Ярость покинула Кропа, и он, опустив плечи, потянулся к красному мечу, выпавшему из руки всадника. Он не любил мечей и никогда ими не пользовался, но знал, что лошадь без оружия не убьешь. Он успокоил коня тихими словами, которые только животные понимают, а потом перерезал ему горло, шепча: «Прости, прости».
Первая стрела попала ему в руку у плеча, и он, одурев от боли и неожиданности, рухнул прямо в лошадиную кровь. Вторая стрела вонзилась рядом с первой, третья оцарапала шею, еще одна вошла под ребра и задела почку. В Кропа стреляли сзади по приказу бледноглазого.
Сутки спустя Кроп очнулся в выемке на середине горного склона. Красные клинки давно уехали и увезли с собой хозяина. Кроп догадался, что спасла его кровь жеребца. Он вымазался в ней с головы до ног, и красные клинки, конечно, подумали, что это его кровь, — чтобы сообразить это, особого ума не требовалось. Они решили, что он ранен смертельно, и попросту спихнули его тело с горы. Они не знали, что в Кропе течет древняя кровь великанов и какими-то четырьмя стрелами его убить нельзя.
...Кроп, решившись, зашагал по дороге к городу.

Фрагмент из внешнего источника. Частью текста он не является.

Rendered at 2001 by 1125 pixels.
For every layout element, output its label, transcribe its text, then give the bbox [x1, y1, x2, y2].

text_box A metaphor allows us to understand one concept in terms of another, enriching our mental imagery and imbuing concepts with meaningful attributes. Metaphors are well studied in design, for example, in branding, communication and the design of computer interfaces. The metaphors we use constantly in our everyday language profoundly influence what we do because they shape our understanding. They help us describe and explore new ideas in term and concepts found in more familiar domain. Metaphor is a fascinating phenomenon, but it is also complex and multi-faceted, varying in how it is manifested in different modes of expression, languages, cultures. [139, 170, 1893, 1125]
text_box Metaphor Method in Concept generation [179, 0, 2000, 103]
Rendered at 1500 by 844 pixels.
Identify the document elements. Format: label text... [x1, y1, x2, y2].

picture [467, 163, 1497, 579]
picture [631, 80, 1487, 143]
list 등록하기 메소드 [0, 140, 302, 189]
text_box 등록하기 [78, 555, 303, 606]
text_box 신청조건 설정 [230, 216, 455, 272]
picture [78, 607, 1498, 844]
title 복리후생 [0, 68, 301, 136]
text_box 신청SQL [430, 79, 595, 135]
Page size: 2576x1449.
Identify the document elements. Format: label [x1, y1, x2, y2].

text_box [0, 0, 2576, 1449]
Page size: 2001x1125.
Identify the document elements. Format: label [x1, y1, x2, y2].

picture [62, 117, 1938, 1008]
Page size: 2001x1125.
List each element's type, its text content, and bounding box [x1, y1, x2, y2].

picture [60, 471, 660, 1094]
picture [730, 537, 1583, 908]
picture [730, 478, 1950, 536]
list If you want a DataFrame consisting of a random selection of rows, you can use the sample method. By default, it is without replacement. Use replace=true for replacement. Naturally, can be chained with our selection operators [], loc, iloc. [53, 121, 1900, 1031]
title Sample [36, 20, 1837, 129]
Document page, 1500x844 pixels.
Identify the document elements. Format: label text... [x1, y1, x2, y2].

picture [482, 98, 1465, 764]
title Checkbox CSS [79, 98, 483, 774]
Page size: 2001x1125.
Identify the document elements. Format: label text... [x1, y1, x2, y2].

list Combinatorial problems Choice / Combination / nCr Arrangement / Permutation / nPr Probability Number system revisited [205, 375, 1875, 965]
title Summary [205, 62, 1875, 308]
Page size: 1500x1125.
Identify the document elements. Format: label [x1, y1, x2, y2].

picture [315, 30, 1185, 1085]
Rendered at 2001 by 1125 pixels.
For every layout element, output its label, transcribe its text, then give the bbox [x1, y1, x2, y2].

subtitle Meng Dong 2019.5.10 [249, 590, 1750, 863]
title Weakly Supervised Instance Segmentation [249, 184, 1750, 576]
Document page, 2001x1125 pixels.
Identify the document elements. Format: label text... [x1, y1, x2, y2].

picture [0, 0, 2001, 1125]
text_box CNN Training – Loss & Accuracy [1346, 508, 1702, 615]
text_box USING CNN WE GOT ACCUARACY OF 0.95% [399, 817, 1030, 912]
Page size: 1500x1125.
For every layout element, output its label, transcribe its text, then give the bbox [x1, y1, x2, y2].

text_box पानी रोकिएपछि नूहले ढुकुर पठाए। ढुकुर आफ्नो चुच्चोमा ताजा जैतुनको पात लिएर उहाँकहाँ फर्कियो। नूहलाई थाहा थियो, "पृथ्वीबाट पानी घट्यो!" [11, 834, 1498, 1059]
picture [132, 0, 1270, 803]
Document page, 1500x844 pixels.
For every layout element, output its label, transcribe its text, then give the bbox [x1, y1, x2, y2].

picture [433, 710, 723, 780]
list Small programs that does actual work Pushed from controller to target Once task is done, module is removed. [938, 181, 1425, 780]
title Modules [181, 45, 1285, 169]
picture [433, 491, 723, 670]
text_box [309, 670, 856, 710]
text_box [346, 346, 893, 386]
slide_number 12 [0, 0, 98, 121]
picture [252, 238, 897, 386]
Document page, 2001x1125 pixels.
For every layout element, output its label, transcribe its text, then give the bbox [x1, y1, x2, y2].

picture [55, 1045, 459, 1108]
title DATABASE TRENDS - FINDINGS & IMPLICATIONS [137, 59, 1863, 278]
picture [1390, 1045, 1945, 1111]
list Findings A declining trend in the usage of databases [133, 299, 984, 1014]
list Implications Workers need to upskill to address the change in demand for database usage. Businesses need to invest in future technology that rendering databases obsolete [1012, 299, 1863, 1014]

Он не хотел думать о том, что случилось после, — только не здесь, не так близко от тех самых гор. Теперь главное — идти вдоль них на запад, до того места, где забрали хозяина и где живут эти красные клинки.
Плотно утоптанный снег на дороге был обильно унавожен и полит дегтем. Пасущиеся поблизости овцы разбегались, завидев Кропа, и он заметил, что многие из них суягные. От этой приметы скорой весны ему стало теплее, и он, прибавив шагу, запел старую рудничную песню:
Джон-рудокоп был рожден во грехе
И таскался по свету с киркой,
Джон-рудокоп был рожден во грехе
И таскал все добро с собой.
Однажды он на жилу набрел
И враз рубанул по ней...
И враз рубанул по ней.
К третьему куплету, из которого Кроп помнил только, что Джон отрубил себе палец на ноге, он дошел до городской стены. Многие городки и села, мимо которых он проходил, имели такие же ограждения. Эта стена была, собственно, земляным валом, и ее опоясывал ров, затянутый бурым льдом. Кроп с облегчением отметил, что ворот в ней нет — он боялся подозрительных стражников и непонятных слов, которые они говорили. Пока он стоял, разглядывая стену, мимо прошел старик с тачкой. Кроп сразу отвернулся: он знал, что одинокие прохожие боятся его, и не хотел, чтобы поднялся шум. Старик был одет пестро, как все коробейники: шерстяной камзол красный и весь в шнурках, одна штанина желтая, другая зеленая. Кроп удивился, что он не свернул в сторону, и еще больше удивился, когда старик заговорил с ним.